When material innovation company BioFluff first partnered with Stella McCartney to debut its plant-based faux fur at COP28 climate conference in late 2023, the collaboration was widely regarded as a validation moment — proof that a plastic-free alternative to animal fur could meet luxury design and performance standards. What followed, through 2024 and 2025, was a steady drumbeat of fur-free commitments across fashion weeks and brands, alongside a resurgence of faux fur on the runway — particularly in outerwear and accessories — but without a clear answer to one lingering question: Could next-generation fur alternatives move beyond symbolism and virtue signaling into real retail scale?
That question is now being tested by the Chinese JNBY Group and its brands.
On January 15, JNBY unveiled its first collaboration with BioFluff, integrating the startup’s plant-based faux fur, Savian, into the fall-winter 2026 collection of its menswear label Croquis. The material is being used to create a sleeveless eco-fur vest designed for layering or standalone wear. It will be sold online and across select JNBY-owned physical stores in China.
Founded in 1994 and listed on the Hong Kong Stock Exchange, the JNBY group operates more than 2,100 stores across mainland China, Hong Kong, Macau and Taiwan, with additional international presence in markets including Australia and Southeast Asia. JNBY controls nearly every step of its product rollout, from design to retail floor, making it unusually well-positioned to test new materials at scale. JNBY stores are reminiscent of Cos or Acne Studios stores, in terms of their design sensibility, and they have the scale and operational control of a vertically integrated retailer.
“Product sustainability stands as one of the four core dimensions of JNBY Group’s sustainability strategy,” said Stella Zheng, gm of corporate public relations at JNBY Group. “We were among the first fashion brands in China to establish a target for the proportion of sustainable materials used, aiming for them to account for no less than 30% of the total weight of raw materials annually. This goal was achieved in the 2024-2025 fiscal year.”
JNBY has been integrating sustainability into its design and production for years, establishing fabric reuse and upcycling initiatives. In March 2024, the company launched RE;RE;RE;LAB — a limited-edition sustainable brand that gives new life to fabric samples and accessories as part of its broader efforts to reduce waste and rethink material use.

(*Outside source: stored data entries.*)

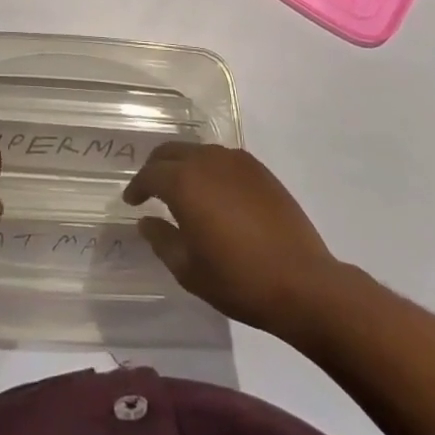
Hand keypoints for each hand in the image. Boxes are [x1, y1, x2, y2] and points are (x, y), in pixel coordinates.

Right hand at [123, 142, 338, 335]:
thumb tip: (147, 221)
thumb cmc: (238, 279)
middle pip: (171, 152)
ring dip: (183, 165)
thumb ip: (162, 240)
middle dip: (156, 167)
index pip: (150, 174)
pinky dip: (208, 169)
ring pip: (198, 151)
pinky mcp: (259, 170)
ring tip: (181, 190)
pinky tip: (214, 192)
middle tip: (150, 189)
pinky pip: (222, 159)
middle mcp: (207, 161)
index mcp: (184, 182)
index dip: (137, 187)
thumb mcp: (189, 270)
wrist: (302, 282)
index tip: (131, 201)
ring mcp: (236, 161)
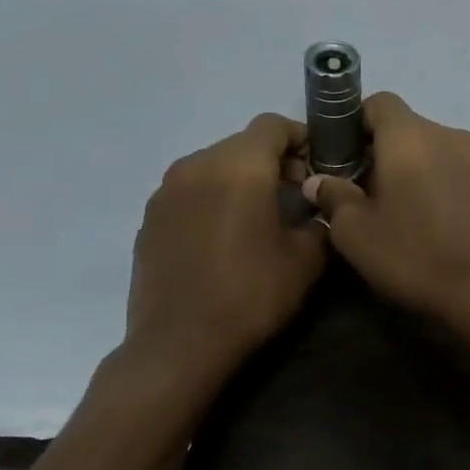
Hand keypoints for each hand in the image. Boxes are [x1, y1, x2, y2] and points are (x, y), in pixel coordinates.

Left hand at [122, 113, 325, 375]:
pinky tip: (225, 238)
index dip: (301, 138)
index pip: (273, 125)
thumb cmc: (250, 295)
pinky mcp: (150, 218)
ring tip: (260, 218)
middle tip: (297, 195)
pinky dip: (213, 200)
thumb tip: (318, 209)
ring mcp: (165, 191)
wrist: (179, 344)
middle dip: (273, 161)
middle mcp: (195, 165)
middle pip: (242, 144)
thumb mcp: (306, 261)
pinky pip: (190, 192)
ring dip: (241, 180)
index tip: (319, 165)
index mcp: (237, 167)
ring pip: (214, 166)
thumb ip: (320, 221)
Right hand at [302, 92, 469, 331]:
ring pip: (428, 149)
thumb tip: (319, 181)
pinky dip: (431, 182)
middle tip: (358, 190)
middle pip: (404, 126)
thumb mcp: (355, 232)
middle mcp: (448, 135)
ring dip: (406, 167)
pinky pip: (450, 169)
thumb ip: (333, 196)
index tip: (339, 157)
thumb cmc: (412, 256)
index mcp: (412, 136)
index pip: (379, 102)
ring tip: (391, 209)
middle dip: (377, 150)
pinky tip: (423, 220)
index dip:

The timing of the BioFluff collaboration lands amid a broader industry shift. Over the past two years, major fashion weeks, including New York, London and Copenhagen, have formalized moves away from animal fur, while brands ranging from Coach to Max Mara have publicly exited real fur. Faux fur, once treated as a compromise to the real thing, has re-emerged as a design statement, but one still dominated by petroleum-based synthetics, which are cheaper to produce.
Plant-based alternatives like Savian sit at the intersection of that trend and the mounting pressure to address plastics. Savian is a fully plant-based faux fur made from natural fibers like flax, developed as an alternative to animal and synthetic fur.
For Croquis, the decision to introduce Savian was tied closely to its creative direction. “Constant exploration, experimentation and the pursuit of new perspectives have long defined the brand’s creative approach,” said Mengling Zheng, senior design director at Croquis. The fall collection draws inspiration from plants and natural forms, making a bio-based fur feel natural to the narrative, rather than just an added sustainability layer.
From BioFluff’s perspective, the collaboration represents a shift from endorsement of faux fur alternatives to execution, especially in retail. Brands including Stella McCartney, the U.K.-based outerwear brand Shrimps and mass retailers like H&M have sold faux-fur products in physical stores globally, though the vast majority have relied on synthetic or recycled fibers rather than fully plant-based materials.
“This is not only our first menswear collaboration, but also our largest-scale collaboration to date,” said Roni Gamzon, co-founder and chief commercial officer at BioFluff. “What mattered most was putting the material directly in front of customers so they could experience it for themselves. The speed and scale at which JNBY operates is genuinely impressive.”
The move to use BioFluff comes as JNBY continues to grow at a steady clip. In the six months ended December 31, 2024 — the last reported financial results from the group — the Hong Kong–listed group reported revenue of RMB 3.16 billion ($440 million), up 5% year over year. Croquis, which accounts for just over 12% of group sales and operates more than 300 stores, generated RMB 388 million ($53 million) in revenue during the period, making it a meaningful but manageable platform for testing new materials at scale. In the first half of JNBY Group’s fiscal 2025, roughly 81% of JNBY Group’s RMB 3.16 billion in revenue came from offline retail, with online channels accounting for the remaining 19%. Digital sales grew nearly 12% year over year.